(Selected passage begins)

The objective here is concentrate on makepipe rather than the analysis, so I will not give details of all ten scripts. However, I have put them on my GitHub pages (https://github.com/thompson575/crab).

When pipeline.R is run, the makepipe package will consider each make_with_source() or make_with recipe() in turn. In particular, it will consider the date-time stamps of the source code, the dependencies and the targets. If the targets are not more recent than the code and dependencies, then the step needs to re-run.

The code below runs pipeline.R and finds that everything is up to date and so does not need re-running. It then plots a diagram of the workflow pipeline.

source("pipeline.R")
## ✔ Targets are up to date
## ✔ Targets are up to date
## ✔ Targets are up to date
## ✔ Targets are up to date
## ✔ Targets are up to date
## ✔ Targets are up to date
## ✔ Targets are up to date
## ✔ Targets are up to date
## ✔ Targets are up to date
## ✔ Targets are up to date
show_pipeline()

(Selected passage ends)

* _Actions to take_
1. Retype the stretch of the makepipe excerpt from "The code below" through "show_pipeline()".
2. Answer these questions from the makepipe excerpt.
(a) Where has the writer put the ten scripts?
(b) Which three date-time stamps does makepipe look at for each step?
(c) What function call comes after sourcing pipeline.R to show a diagram of the workflow?

(Data excerpts begins)

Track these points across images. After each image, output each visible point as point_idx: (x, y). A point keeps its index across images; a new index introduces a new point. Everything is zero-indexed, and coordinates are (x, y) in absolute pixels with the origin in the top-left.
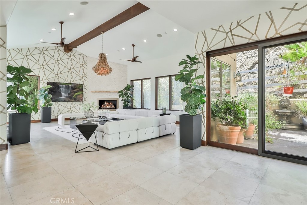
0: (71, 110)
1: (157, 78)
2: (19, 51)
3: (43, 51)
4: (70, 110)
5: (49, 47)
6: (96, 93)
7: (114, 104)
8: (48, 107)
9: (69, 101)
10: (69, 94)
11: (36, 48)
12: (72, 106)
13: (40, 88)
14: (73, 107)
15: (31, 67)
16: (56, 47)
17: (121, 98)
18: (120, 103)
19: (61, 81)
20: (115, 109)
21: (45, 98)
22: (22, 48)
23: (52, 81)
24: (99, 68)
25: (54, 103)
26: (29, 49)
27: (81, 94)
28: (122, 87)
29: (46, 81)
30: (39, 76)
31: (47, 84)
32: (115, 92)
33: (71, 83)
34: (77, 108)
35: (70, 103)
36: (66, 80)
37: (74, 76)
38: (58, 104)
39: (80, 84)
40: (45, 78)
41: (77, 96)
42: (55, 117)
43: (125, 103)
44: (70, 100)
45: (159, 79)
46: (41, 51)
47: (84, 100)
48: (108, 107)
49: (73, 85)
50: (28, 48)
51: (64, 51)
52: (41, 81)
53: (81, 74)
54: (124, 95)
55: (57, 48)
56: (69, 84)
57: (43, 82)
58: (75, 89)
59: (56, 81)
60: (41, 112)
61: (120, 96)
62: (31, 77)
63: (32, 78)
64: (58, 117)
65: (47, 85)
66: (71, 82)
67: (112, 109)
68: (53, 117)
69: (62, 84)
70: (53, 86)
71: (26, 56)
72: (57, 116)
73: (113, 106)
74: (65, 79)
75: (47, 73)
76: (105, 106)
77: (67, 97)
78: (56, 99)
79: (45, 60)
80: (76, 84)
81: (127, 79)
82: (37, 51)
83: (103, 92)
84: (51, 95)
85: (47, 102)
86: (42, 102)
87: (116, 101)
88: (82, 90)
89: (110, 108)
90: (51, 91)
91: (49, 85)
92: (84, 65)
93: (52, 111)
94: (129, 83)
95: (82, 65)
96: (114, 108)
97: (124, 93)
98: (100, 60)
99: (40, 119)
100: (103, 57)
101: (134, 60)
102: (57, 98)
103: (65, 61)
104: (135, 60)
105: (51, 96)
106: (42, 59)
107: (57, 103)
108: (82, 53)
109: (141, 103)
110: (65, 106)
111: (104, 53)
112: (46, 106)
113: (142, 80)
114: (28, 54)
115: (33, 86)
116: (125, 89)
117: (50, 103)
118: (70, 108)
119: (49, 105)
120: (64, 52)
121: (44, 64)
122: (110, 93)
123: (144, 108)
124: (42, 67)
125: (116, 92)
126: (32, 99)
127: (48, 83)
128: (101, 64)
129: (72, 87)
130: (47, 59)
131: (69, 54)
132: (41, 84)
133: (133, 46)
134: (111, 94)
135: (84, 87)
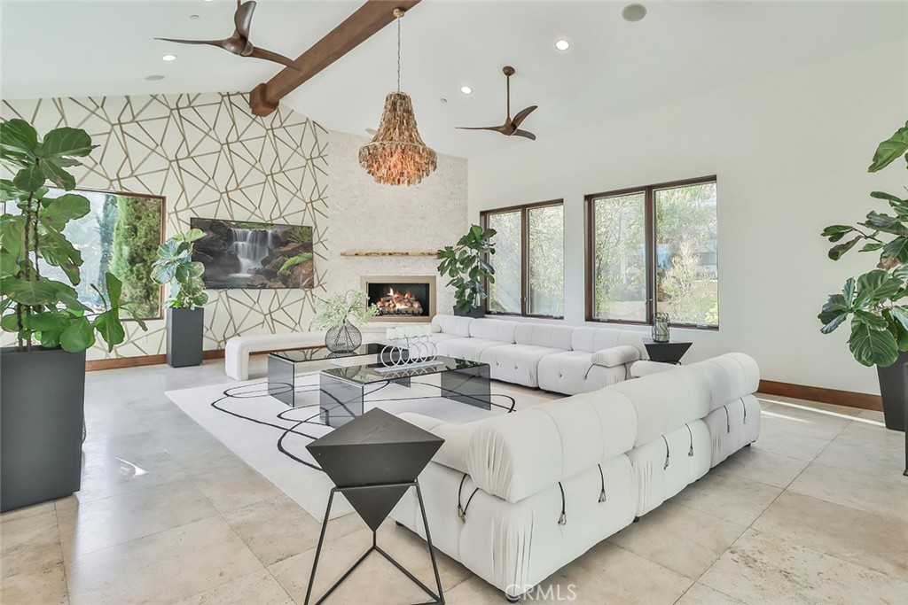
0: (272, 319)
1: (589, 199)
2: (92, 107)
3: (178, 109)
4: (268, 317)
5: (199, 94)
6: (356, 258)
7: (420, 299)
8: (192, 308)
9: (263, 287)
10: (265, 262)
11: (154, 97)
12: (275, 305)
13: (167, 239)
14: (280, 308)
15: (136, 166)
16: (223, 96)
17: (447, 277)
18: (444, 295)
19: (240, 215)
20: (422, 315)
21: (179, 276)
22: (105, 98)
23: (207, 213)
24: (388, 151)
25: (212, 294)
26: (129, 102)
27: (306, 262)
28: (451, 237)
29: (186, 216)
30: (163, 198)
31: (189, 227)
32: (423, 254)
33: (274, 222)
34: (294, 311)
35: (267, 294)
36: (257, 212)
37: (284, 197)
38: (228, 297)
39: (302, 227)
40: (182, 205)
41: (292, 267)
42: (217, 344)
43: (460, 295)
44: (269, 283)
45: (597, 202)
46: (172, 110)
47: (316, 284)
48: (400, 306)
49: (279, 231)
50: (127, 97)
51: (249, 111)
52: (169, 214)
53: (306, 192)
54: (458, 265)
55: (226, 98)
56: (265, 225)
57: (178, 219)
58: (287, 243)
59: (223, 215)
60: (167, 328)
61: (441, 269)
62: (139, 203)
63: (143, 205)
64: (229, 342)
65: (191, 228)
66: (271, 220)
67: (414, 314)
68: (208, 345)
69: (243, 227)
70: (212, 234)
71: (120, 124)
72: (225, 340)
73: (416, 305)
74: (252, 209)
75: (192, 186)
76: (387, 304)
77: (257, 272)
78: (220, 281)
79: (185, 139)
80: (289, 225)
81: (466, 207)
82: (158, 110)
83: (384, 254)
84: (202, 266)
85: (188, 290)
86: (170, 291)
87: (427, 285)
88: (308, 247)
89: (406, 313)
90: (202, 251)
91: (195, 230)
92: (318, 162)
93: (207, 323)
94: (477, 221)
95: (310, 162)
96: (421, 310)
97: (457, 257)
98: (389, 122)
99: (164, 351)
100: (400, 109)
101: (511, 127)
102: (223, 278)
103: (255, 146)
104: (515, 127)
105: (200, 268)
106: (173, 138)
107: (223, 294)
108: (311, 119)
109: (523, 294)
110: (251, 303)
111: (404, 90)
112: (186, 305)
113: (524, 208)
114: (127, 117)
115: (143, 233)
116: (464, 241)
117: (198, 295)
118: (270, 313)
119: (197, 301)
120: (250, 113)
121: (183, 153)
122: (406, 257)
123: (535, 313)
124: (174, 164)
125: (429, 254)
126: (141, 279)
127: (196, 223)
128: (396, 135)
129: (275, 237)
130: (193, 135)
131: (267, 120)
132: (169, 225)
133: (509, 71)
134: (411, 261)
135: (315, 239)
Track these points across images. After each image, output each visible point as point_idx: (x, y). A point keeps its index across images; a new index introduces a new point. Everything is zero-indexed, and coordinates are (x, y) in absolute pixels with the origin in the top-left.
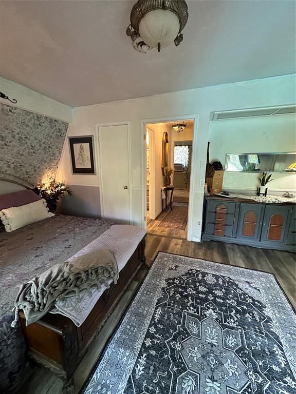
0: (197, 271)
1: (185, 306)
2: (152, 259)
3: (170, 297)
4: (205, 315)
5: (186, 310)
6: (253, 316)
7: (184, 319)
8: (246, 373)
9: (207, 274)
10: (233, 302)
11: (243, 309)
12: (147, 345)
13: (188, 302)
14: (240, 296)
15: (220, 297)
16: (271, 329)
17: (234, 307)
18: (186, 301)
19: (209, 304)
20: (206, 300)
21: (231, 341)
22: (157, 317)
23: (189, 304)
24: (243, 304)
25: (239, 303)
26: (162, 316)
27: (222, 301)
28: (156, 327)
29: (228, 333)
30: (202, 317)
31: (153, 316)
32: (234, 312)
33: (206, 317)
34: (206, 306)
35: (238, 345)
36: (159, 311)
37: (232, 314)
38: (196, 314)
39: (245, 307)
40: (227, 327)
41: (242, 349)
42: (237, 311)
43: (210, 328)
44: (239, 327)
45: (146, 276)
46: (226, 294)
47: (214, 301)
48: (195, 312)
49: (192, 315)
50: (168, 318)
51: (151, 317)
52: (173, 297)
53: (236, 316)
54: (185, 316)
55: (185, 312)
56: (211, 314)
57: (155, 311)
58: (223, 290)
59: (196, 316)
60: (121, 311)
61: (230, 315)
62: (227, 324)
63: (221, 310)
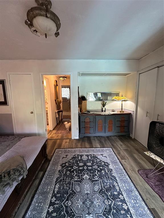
0: (78, 155)
1: (72, 177)
2: (52, 155)
3: (64, 175)
4: (83, 178)
5: (73, 180)
6: (105, 171)
7: (72, 185)
8: (104, 202)
9: (83, 155)
10: (96, 167)
11: (100, 169)
12: (50, 211)
14: (99, 162)
15: (90, 166)
16: (113, 175)
17: (97, 169)
19: (85, 172)
20: (83, 170)
21: (97, 188)
22: (56, 189)
23: (74, 175)
24: (100, 166)
25: (99, 166)
26: (59, 188)
27: (91, 168)
28: (55, 197)
29: (95, 184)
30: (81, 181)
31: (54, 190)
32: (97, 171)
33: (84, 179)
34: (83, 173)
35: (99, 189)
36: (57, 186)
37: (96, 173)
38: (79, 179)
39: (101, 168)
40: (94, 181)
41: (101, 190)
42: (98, 171)
43: (86, 185)
44: (99, 179)
45: (48, 166)
46: (93, 163)
47: (87, 169)
48: (78, 179)
49: (77, 181)
50: (63, 188)
51: (52, 192)
53: (98, 174)
54: (72, 183)
55: (73, 181)
56: (86, 177)
57: (55, 187)
58: (91, 162)
59: (79, 181)
60: (31, 196)
61: (95, 174)
62: (94, 179)
63: (91, 173)
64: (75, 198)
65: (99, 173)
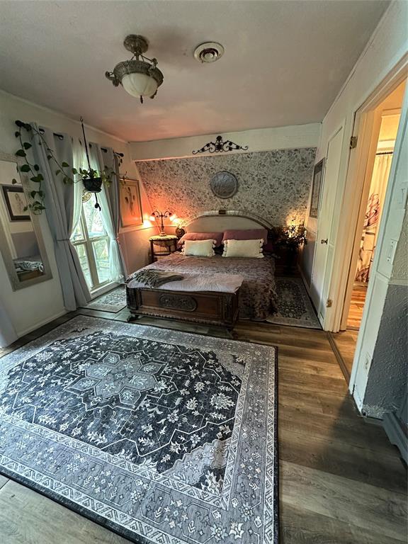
0: (239, 387)
2: (251, 341)
4: (160, 380)
5: (168, 365)
6: (147, 436)
7: (159, 363)
8: (101, 396)
9: (235, 400)
10: (174, 417)
11: (160, 427)
12: (144, 341)
13: (178, 368)
14: (185, 436)
15: (183, 403)
16: (124, 450)
17: (165, 416)
18: (180, 367)
21: (128, 395)
22: (165, 346)
23: (176, 368)
24: (170, 430)
25: (171, 426)
26: (166, 349)
27: (177, 403)
28: (156, 345)
29: (136, 395)
30: (158, 376)
32: (159, 413)
33: (158, 381)
34: (172, 384)
35: (122, 399)
36: (170, 347)
37: (156, 409)
38: (162, 373)
39: (163, 432)
40: (142, 397)
41: (118, 400)
42: (158, 417)
43: (146, 381)
44: (138, 408)
46: (190, 414)
47: (178, 395)
48: (164, 372)
49: (162, 369)
50: (162, 353)
51: (166, 342)
52: (186, 357)
53: (152, 412)
54: (162, 363)
56: (160, 386)
57: (170, 345)
58: (196, 413)
59: (160, 372)
61: (156, 406)
62: (146, 398)
63: (164, 398)
64: (138, 363)
65: (151, 415)
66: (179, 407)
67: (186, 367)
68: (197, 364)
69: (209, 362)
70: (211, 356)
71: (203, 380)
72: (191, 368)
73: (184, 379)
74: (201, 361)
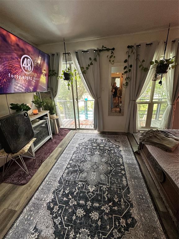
1: (109, 189)
4: (96, 186)
5: (108, 187)
6: (64, 192)
7: (108, 181)
10: (72, 202)
11: (67, 197)
12: (122, 166)
13: (107, 194)
15: (81, 206)
16: (59, 185)
17: (73, 197)
18: (109, 196)
19: (92, 196)
21: (84, 175)
22: (124, 179)
23: (107, 193)
26: (122, 181)
27: (81, 202)
28: (122, 174)
29: (85, 178)
30: (98, 184)
31: (126, 179)
32: (75, 193)
33: (95, 186)
34: (94, 194)
36: (125, 183)
38: (101, 186)
39: (65, 199)
40: (84, 182)
42: (72, 194)
43: (94, 179)
44: (77, 182)
47: (86, 200)
48: (102, 186)
49: (104, 184)
50: (117, 179)
51: (128, 178)
52: (120, 197)
53: (76, 190)
54: (108, 183)
55: (109, 185)
56: (92, 188)
57: (127, 182)
58: (74, 218)
59: (101, 184)
60: (147, 178)
61: (79, 190)
62: (83, 183)
63: (84, 193)
64: (105, 170)
65: (74, 190)
66: (78, 204)
67: (110, 200)
68: (116, 208)
69: (122, 220)
70: (129, 221)
71: (101, 218)
72: (110, 204)
73: (99, 201)
74: (120, 212)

(Data excerpts ends)

* _Outputs in order_
1.
The code below runs pipeline.R and finds that everything is up to date and so does not need re-running. It then plots a diagram of the workflow pipeline.

source("pipeline.R")
## ✔ Targets are up to date
## ✔ Targets are up to date
## ✔ Targets are up to date
## ✔ Targets are up to date
## ✔ Targets are up to date
## ✔ Targets are up to date
## ✔ Targets are up to date
## ✔ Targets are up to date
## ✔ Targets are up to date
## ✔ Targets are up to date
show_pipeline()

2.
(a) On the writer's GitHub pages (https://github.com/thompson575/crab).
(b) The stamps of the source code, the dependencies and the targets.
(c) show_pipeline()